[Exercise brief]
Each line from the first down to the one containing "in Piazza Maggiore" should be returned exactly as it appears below.
-- Data shown follows --
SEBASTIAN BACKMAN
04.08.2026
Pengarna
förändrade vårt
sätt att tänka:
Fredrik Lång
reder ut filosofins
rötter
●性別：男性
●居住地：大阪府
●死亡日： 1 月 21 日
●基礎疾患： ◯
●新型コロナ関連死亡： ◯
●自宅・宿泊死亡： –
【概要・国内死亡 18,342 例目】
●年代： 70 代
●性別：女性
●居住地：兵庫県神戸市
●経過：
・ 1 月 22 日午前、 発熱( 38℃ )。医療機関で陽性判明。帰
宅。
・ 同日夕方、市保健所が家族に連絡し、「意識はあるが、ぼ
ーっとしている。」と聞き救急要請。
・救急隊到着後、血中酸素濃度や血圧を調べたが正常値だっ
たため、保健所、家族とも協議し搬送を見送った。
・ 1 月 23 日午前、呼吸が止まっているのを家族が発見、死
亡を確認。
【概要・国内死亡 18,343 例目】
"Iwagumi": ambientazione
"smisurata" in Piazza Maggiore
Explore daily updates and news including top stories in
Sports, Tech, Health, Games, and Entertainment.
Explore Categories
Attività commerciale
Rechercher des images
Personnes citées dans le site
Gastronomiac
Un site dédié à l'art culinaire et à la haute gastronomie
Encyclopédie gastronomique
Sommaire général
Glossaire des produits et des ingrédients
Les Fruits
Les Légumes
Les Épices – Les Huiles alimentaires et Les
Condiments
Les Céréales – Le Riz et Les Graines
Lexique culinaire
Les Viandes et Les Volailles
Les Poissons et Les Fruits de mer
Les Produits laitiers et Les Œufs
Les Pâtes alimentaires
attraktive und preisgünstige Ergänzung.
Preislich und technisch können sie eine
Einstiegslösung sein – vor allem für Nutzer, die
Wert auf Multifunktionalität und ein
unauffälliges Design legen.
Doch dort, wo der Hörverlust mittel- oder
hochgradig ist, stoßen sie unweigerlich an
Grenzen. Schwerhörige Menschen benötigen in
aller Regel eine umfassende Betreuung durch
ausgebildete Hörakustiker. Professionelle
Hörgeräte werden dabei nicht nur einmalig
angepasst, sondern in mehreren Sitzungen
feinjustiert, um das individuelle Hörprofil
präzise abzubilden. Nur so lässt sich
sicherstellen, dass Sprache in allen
-- Data shown concluded --
[Solved problem]
SEBASTIAN BACKMAN
04.08.2026
Pengarna
förändrade vårt
sätt att tänka:
Fredrik Lång
reder ut filosofins
rötter
●性別：男性
●居住地：大阪府
●死亡日： 1 月 21 日
●基礎疾患： ◯
●新型コロナ関連死亡： ◯
●自宅・宿泊死亡： –
【概要・国内死亡 18,342 例目】
●年代： 70 代
●性別：女性
●居住地：兵庫県神戸市
●経過：
・ 1 月 22 日午前、 発熱( 38℃ )。医療機関で陽性判明。帰
宅。
・ 同日夕方、市保健所が家族に連絡し、「意識はあるが、ぼ
ーっとしている。」と聞き救急要請。
・救急隊到着後、血中酸素濃度や血圧を調べたが正常値だっ
たため、保健所、家族とも協議し搬送を見送った。
・ 1 月 23 日午前、呼吸が止まっているのを家族が発見、死
亡を確認。
【概要・国内死亡 18,343 例目】
"Iwagumi": ambientazione
"smisurata" in Piazza Maggiore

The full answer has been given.